-- Task details --
Give back the lines of the entries below exactly as written, from the first line to the line holding "Средняя | ✅ Простая | ❌ Отсутствует |", both included, with the pictures omitted.

BEGIN Recorded information

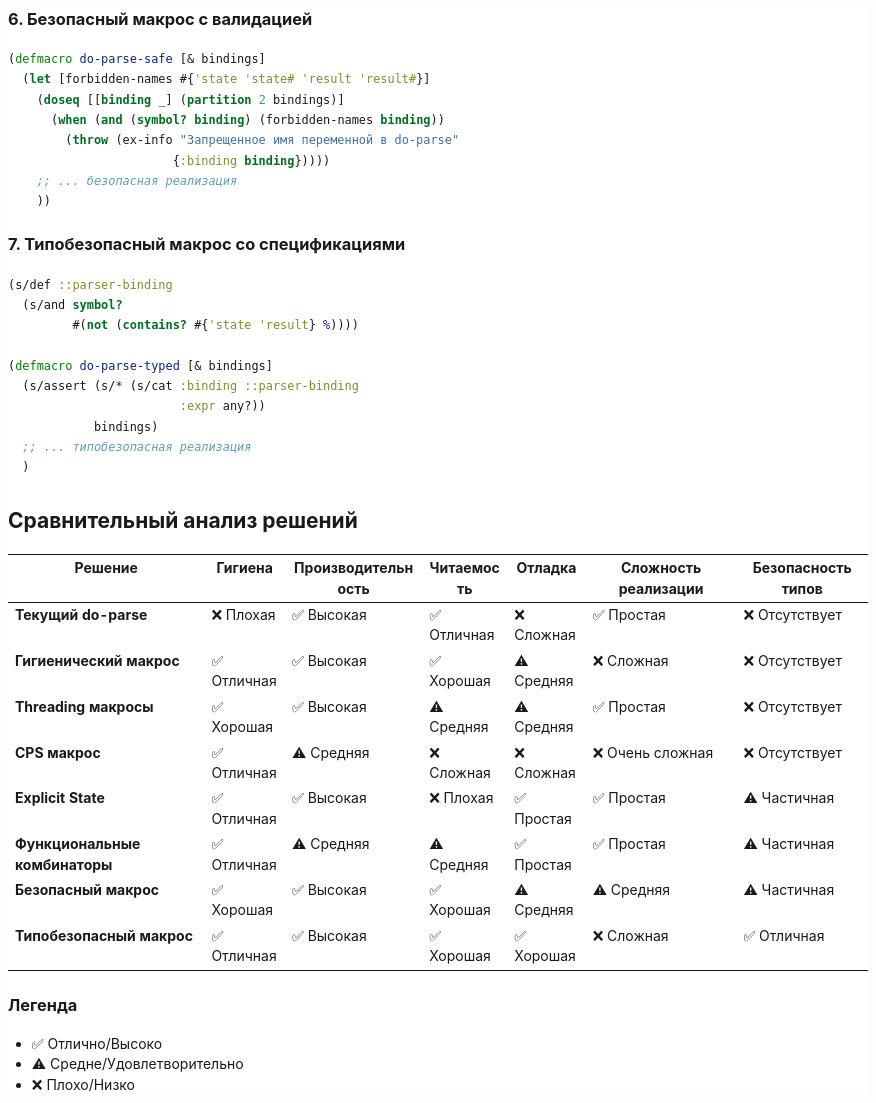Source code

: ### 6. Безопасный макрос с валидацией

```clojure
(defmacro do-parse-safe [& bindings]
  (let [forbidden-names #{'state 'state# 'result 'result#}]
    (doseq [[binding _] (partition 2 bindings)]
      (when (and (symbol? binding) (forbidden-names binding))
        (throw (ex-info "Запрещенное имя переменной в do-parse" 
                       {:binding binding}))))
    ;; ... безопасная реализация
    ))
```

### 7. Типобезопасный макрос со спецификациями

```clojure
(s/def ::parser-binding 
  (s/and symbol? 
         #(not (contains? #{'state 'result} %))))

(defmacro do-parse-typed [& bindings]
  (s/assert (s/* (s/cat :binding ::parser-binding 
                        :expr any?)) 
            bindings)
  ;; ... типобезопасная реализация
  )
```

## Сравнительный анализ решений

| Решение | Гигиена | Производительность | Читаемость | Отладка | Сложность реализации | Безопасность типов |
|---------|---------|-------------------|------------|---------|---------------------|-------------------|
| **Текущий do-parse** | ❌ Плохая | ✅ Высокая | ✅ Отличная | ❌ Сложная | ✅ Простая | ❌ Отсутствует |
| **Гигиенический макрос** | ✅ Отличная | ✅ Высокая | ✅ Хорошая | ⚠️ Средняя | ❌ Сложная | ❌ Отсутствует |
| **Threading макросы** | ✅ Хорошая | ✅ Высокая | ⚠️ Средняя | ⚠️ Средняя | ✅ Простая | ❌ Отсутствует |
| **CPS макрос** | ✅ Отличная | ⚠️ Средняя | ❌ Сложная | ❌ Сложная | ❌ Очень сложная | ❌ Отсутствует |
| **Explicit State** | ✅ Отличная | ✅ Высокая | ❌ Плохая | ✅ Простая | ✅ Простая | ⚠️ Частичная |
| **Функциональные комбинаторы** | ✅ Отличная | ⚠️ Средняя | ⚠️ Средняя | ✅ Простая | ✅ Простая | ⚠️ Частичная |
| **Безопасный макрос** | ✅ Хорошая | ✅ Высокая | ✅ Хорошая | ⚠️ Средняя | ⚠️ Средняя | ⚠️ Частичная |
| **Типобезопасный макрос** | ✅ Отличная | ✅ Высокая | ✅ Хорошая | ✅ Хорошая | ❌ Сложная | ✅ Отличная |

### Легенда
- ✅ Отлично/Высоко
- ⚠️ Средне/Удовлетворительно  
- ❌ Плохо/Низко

END Recorded information

-- Answer space --
Source code

: ### 6. Безопасный макрос с валидацией

```clojure
(defmacro do-parse-safe [& bindings]
  (let [forbidden-names #{'state 'state# 'result 'result#}]
    (doseq [[binding _] (partition 2 bindings)]
      (when (and (symbol? binding) (forbidden-names binding))
        (throw (ex-info "Запрещенное имя переменной в do-parse" 
                       {:binding binding}))))
    ;; ... безопасная реализация
    ))
```

### 7. Типобезопасный макрос со спецификациями

```clojure
(s/def ::parser-binding 
  (s/and symbol? 
         #(not (contains? #{'state 'result} %))))

(defmacro do-parse-typed [& bindings]
  (s/assert (s/* (s/cat :binding ::parser-binding 
                        :expr any?)) 
            bindings)
  ;; ... типобезопасная реализация
  )
```

## Сравнительный анализ решений

| Решение | Гигиена | Производительность | Читаемость | Отладка | Сложность реализации | Безопасность типов |
|---------|---------|-------------------|------------|---------|---------------------|-------------------|
| **Текущий do-parse** | ❌ Плохая | ✅ Высокая | ✅ Отличная | ❌ Сложная | ✅ Простая | ❌ Отсутствует |
| **Гигиенический макрос** | ✅ Отличная | ✅ Высокая | ✅ Хорошая | ⚠️ Средняя | ❌ Сложная | ❌ Отсутствует |
| **Threading макросы** | ✅ Хорошая | ✅ Высокая | ⚠️ Средняя | ⚠️ Средняя | ✅ Простая | ❌ Отсутствует |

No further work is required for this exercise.